* Your assignment *
Once the line with "X27045D02*Y59961D01*" is found in the entries below, print it and each following line exactly, stopping after the line with "X44723Y55696D02*X46023D01*"; print nothing else.

* Information shown *
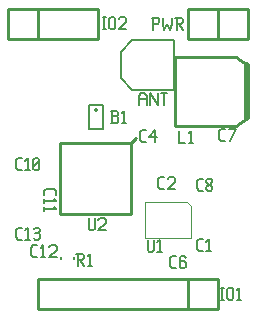
<source format=gbr>
G04 start of page 8 for group -4079 idx -4079 *
G04 Title: (unknown), topsilk *
G04 Creator: pcb 20110918 *
G04 CreationDate: Thu Aug 15 05:27:38 2013 UTC *
G04 For: mokus *
G04 Format: Gerber/RS-274X *
G04 PCB-Dimensions: 80000 100000 *
G04 PCB-Coordinate-Origin: lower left *
%MOIN*%
%FSLAX25Y25*%
%LNTOPSILK*%
%ADD129C,0.0118*%
%ADD128C,0.0039*%
%ADD127C,0.0080*%
%ADD126C,0.0060*%
%ADD125C,0.0200*%
%ADD124C,0.0100*%
G54D124*X0Y90000D02*X30000D01*
Y100000D02*Y90000D01*
X0Y100000D02*X30000D01*
X0D02*Y90000D01*
X10000Y100000D02*Y90000D01*
X0Y100000D02*X10000D01*
X60000D02*X80000D01*
X60000D02*Y90000D01*
X80000D01*
Y100000D02*Y90000D01*
X70000Y100000D02*Y90000D01*
X80000D01*
G54D125*X79700Y81400D02*Y63600D01*
G54D124*Y81400D02*X76000Y83900D01*
X55900D02*X76000D01*
X55900D02*Y61100D01*
X76000D01*
X79700Y63600D01*
G54D126*X41579Y73138D02*X55359D01*
X41579Y89477D02*X55359D01*
Y73138D01*
X41579D02*X37839Y76878D01*
Y85737D02*Y76878D01*
X41579Y89477D02*X37839Y85737D01*
G54D127*X22165Y17148D02*Y16756D01*
X17835Y17148D02*Y16756D01*
G54D124*X10000Y10000D02*X70000D01*
X10000D02*Y0D01*
X70000D01*
Y10000D02*Y0D01*
X60000Y10000D02*Y0D01*
X70000D01*
X17582Y31796D02*X41234D01*
Y55448D02*Y31796D01*
X17582Y55448D02*X41234D01*
X17582D02*Y31796D01*
X41234Y55448D02*X42734Y56948D01*
G54D128*X45845Y23740D02*X61003D01*
X45845Y35551D02*Y23740D01*
Y35551D02*X59822D01*
X61003Y34370D02*Y23740D01*
X59822Y35551D02*X61003Y34370D01*
G54D126*X27045Y59961D02*X31966D01*
Y67835D02*Y59961D01*
X27045Y67835D02*X31966D01*
X27045D02*Y59961D01*
G54D129*X29407Y66457D02*X29604D01*
G54D127*X34339Y61955D02*X36339D01*
X36839Y62455D01*
Y63655D02*Y62455D01*
X36339Y64155D02*X36839Y63655D01*
X34839Y64155D02*X36339D01*
X34839Y65955D02*Y61955D01*
X34339Y65955D02*X36339D01*
X36839Y65455D01*
Y64655D01*
X36339Y64155D02*X36839Y64655D01*
X38039Y65155D02*X38839Y65955D01*
Y61955D01*
X38039D02*X39539D01*
X57110Y59449D02*Y55449D01*
X59110D01*
X60310Y58649D02*X61110Y59449D01*
Y55449D01*
X60310D02*X61810D01*
X44723Y55696D02*X46023D01*
X44023Y56396D02*X44723Y55696D01*
X44023Y58996D02*Y56396D01*
Y58996D02*X44723Y59696D01*
X46023D01*
X47223Y57196D02*X49223Y59696D01*
X47223Y57196D02*X49723D01*
X49223Y59696D02*Y55696D01*
X43831Y70869D02*Y67869D01*
Y70869D02*X44531Y71869D01*
X45631D01*
X46331Y70869D01*
Y67869D01*
X43831Y69869D02*X46331D01*
X47531Y71869D02*Y67869D01*
Y71869D02*X50031Y67869D01*
Y71869D02*Y67869D01*
X51231Y71869D02*X53231D01*
X52231D02*Y67869D01*
X71200Y56100D02*X72500D01*
X70500Y56800D02*X71200Y56100D01*
X70500Y59400D02*Y56800D01*
Y59400D02*X71200Y60100D01*
X72500D01*
X74200Y56100D02*X76200Y60100D01*
X73700D02*X76200D01*
X31693Y97283D02*X32693D01*
X32193D02*Y93283D01*
X31693D02*X32693D01*
X33893Y96783D02*Y93783D01*
Y96783D02*X34393Y97283D01*
X35393D01*
X35893Y96783D01*
Y93783D01*
X35393Y93283D02*X35893Y93783D01*
X34393Y93283D02*X35393D01*
X33893Y93783D02*X34393Y93283D01*
X37093Y96783D02*X37593Y97283D01*
X39093D01*
X39593Y96783D01*
Y95783D01*
X37093Y93283D02*X39593Y95783D01*
X37093Y93283D02*X39593D01*
X48500Y97000D02*Y93000D01*
X48000Y97000D02*X50000D01*
X50500Y96500D01*
Y95500D01*
X50000Y95000D02*X50500Y95500D01*
X48500Y95000D02*X50000D01*
X51700Y97000D02*Y95000D01*
X52200Y93000D01*
X53200Y95000D01*
X54200Y93000D01*
X54700Y95000D01*
Y97000D02*Y95000D01*
X55900Y97000D02*X57900D01*
X58400Y96500D01*
Y95500D01*
X57900Y95000D02*X58400Y95500D01*
X56400Y95000D02*X57900D01*
X56400Y97000D02*Y93000D01*
X57200Y95000D02*X58400Y93000D01*
X63788Y19221D02*X65088D01*
X63088Y19921D02*X63788Y19221D01*
X63088Y22521D02*Y19921D01*
Y22521D02*X63788Y23221D01*
X65088D01*
X66288Y22421D02*X67088Y23221D01*
Y19221D01*
X66288D02*X67788D01*
X63790Y39449D02*X65090D01*
X63090Y40149D02*X63790Y39449D01*
X63090Y42749D02*Y40149D01*
Y42749D02*X63790Y43449D01*
X65090D01*
X66290Y39949D02*X66790Y39449D01*
X66290Y40749D02*Y39949D01*
Y40749D02*X66990Y41449D01*
X67590D01*
X68290Y40749D01*
Y39949D01*
X67790Y39449D02*X68290Y39949D01*
X66790Y39449D02*X67790D01*
X66290Y42149D02*X66990Y41449D01*
X66290Y42949D02*Y42149D01*
Y42949D02*X66790Y43449D01*
X67790D01*
X68290Y42949D01*
Y42149D01*
X67590Y41449D02*X68290Y42149D01*
X71000Y7000D02*X72000D01*
X71500D02*Y3000D01*
X71000D02*X72000D01*
X73200Y6500D02*Y3500D01*
Y6500D02*X73700Y7000D01*
X74700D01*
X75200Y6500D01*
Y3500D01*
X74700Y3000D02*X75200Y3500D01*
X73700Y3000D02*X74700D01*
X73200Y3500D02*X73700Y3000D01*
X76400Y6200D02*X77200Y7000D01*
Y3000D01*
X76400D02*X77900D01*
X22948Y18449D02*X24948D01*
X25448Y17949D01*
Y16949D01*
X24948Y16449D02*X25448Y16949D01*
X23448Y16449D02*X24948D01*
X23448Y18449D02*Y14449D01*
X24248Y16449D02*X25448Y14449D01*
X26648Y17649D02*X27448Y18449D01*
Y14449D01*
X26648D02*X28148D01*
X27052Y30284D02*Y26784D01*
X27552Y26284D01*
X28552D01*
X29052Y26784D01*
Y30284D02*Y26784D01*
X30252Y29784D02*X30752Y30284D01*
X32252D01*
X32752Y29784D01*
Y28784D01*
X30252Y26284D02*X32752Y28784D01*
X30252Y26284D02*X32752D01*
X3462Y23119D02*X4762D01*
X2762Y23819D02*X3462Y23119D01*
X2762Y26419D02*Y23819D01*
Y26419D02*X3462Y27119D01*
X4762D01*
X5962Y26319D02*X6762Y27119D01*
Y23119D01*
X5962D02*X7462D01*
X8662Y26619D02*X9162Y27119D01*
X10162D01*
X10662Y26619D01*
X10162Y23119D02*X10662Y23619D01*
X9162Y23119D02*X10162D01*
X8662Y23619D02*X9162Y23119D01*
Y25319D02*X10162D01*
X10662Y26619D02*Y25819D01*
Y24819D02*Y23619D01*
Y24819D02*X10162Y25319D01*
X10662Y25819D02*X10162Y25319D01*
X3419Y46225D02*X4719D01*
X2719Y46925D02*X3419Y46225D01*
X2719Y49525D02*Y46925D01*
Y49525D02*X3419Y50225D01*
X4719D01*
X5919Y49425D02*X6719Y50225D01*
Y46225D01*
X5919D02*X7419D01*
X8619Y46725D02*X9119Y46225D01*
X8619Y49725D02*Y46725D01*
Y49725D02*X9119Y50225D01*
X10119D01*
X10619Y49725D01*
Y46725D01*
X10119Y46225D02*X10619Y46725D01*
X9119Y46225D02*X10119D01*
X8619Y47225D02*X10619Y49225D01*
X8614Y17150D02*X9914D01*
X7914Y17850D02*X8614Y17150D01*
X7914Y20450D02*Y17850D01*
Y20450D02*X8614Y21150D01*
X9914D01*
X11114Y20350D02*X11914Y21150D01*
Y17150D01*
X11114D02*X12614D01*
X13814Y20650D02*X14314Y21150D01*
X15814D01*
X16314Y20650D01*
Y19650D01*
X13814Y17150D02*X16314Y19650D01*
X13814Y17150D02*X16314D01*
X12237Y39277D02*Y37977D01*
X12937Y39977D02*X12237Y39277D01*
X12937Y39977D02*X15537D01*
X16237Y39277D01*
Y37977D01*
X15437Y36777D02*X16237Y35977D01*
X12237D02*X16237D01*
X12237Y36777D02*Y35277D01*
X15437Y34077D02*X16237Y33277D01*
X12237D02*X16237D01*
X12237Y34077D02*Y32577D01*
X46645Y23082D02*Y19582D01*
X47145Y19082D01*
X48145D01*
X48645Y19582D01*
Y23082D02*Y19582D01*
X49845Y22282D02*X50645Y23082D01*
Y19082D01*
X49845D02*X51345D01*
X54848Y13623D02*X56148D01*
X54148Y14323D02*X54848Y13623D01*
X54148Y16923D02*Y14323D01*
Y16923D02*X54848Y17623D01*
X56148D01*
X58848D02*X59348Y17123D01*
X57848Y17623D02*X58848D01*
X57348Y17123D02*X57848Y17623D01*
X57348Y17123D02*Y14123D01*
X57848Y13623D01*
X58848Y15823D02*X59348Y15323D01*
X57348Y15823D02*X58848D01*
X57848Y13623D02*X58848D01*
X59348Y14123D01*
Y15323D02*Y14123D01*
X50880Y39963D02*X52180D01*
X50180Y40663D02*X50880Y39963D01*
X50180Y43263D02*Y40663D01*
Y43263D02*X50880Y43963D01*
X52180D01*
X53380Y43463D02*X53880Y43963D01*
X55380D01*
X55880Y43463D01*
Y42463D01*
X53380Y39963D02*X55880Y42463D01*
X53380Y39963D02*X55880D01*
M02*

</source>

* Reply to the exercise *
X27045D02*Y59961D01*
G54D129*X29407Y66457D02*X29604D01*
G54D127*X34339Y61955D02*X36339D01*
X36839Y62455D01*
Y63655D02*Y62455D01*
X36339Y64155D02*X36839Y63655D01*
X34839Y64155D02*X36339D01*
X34839Y65955D02*Y61955D01*
X34339Y65955D02*X36339D01*
X36839Y65455D01*
Y64655D01*
X36339Y64155D02*X36839Y64655D01*
X38039Y65155D02*X38839Y65955D01*
Y61955D01*
X38039D02*X39539D01*
X57110Y59449D02*Y55449D01*
X59110D01*
X60310Y58649D02*X61110Y59449D01*
Y55449D01*
X60310D02*X61810D01*
X44723Y55696D02*X46023D01*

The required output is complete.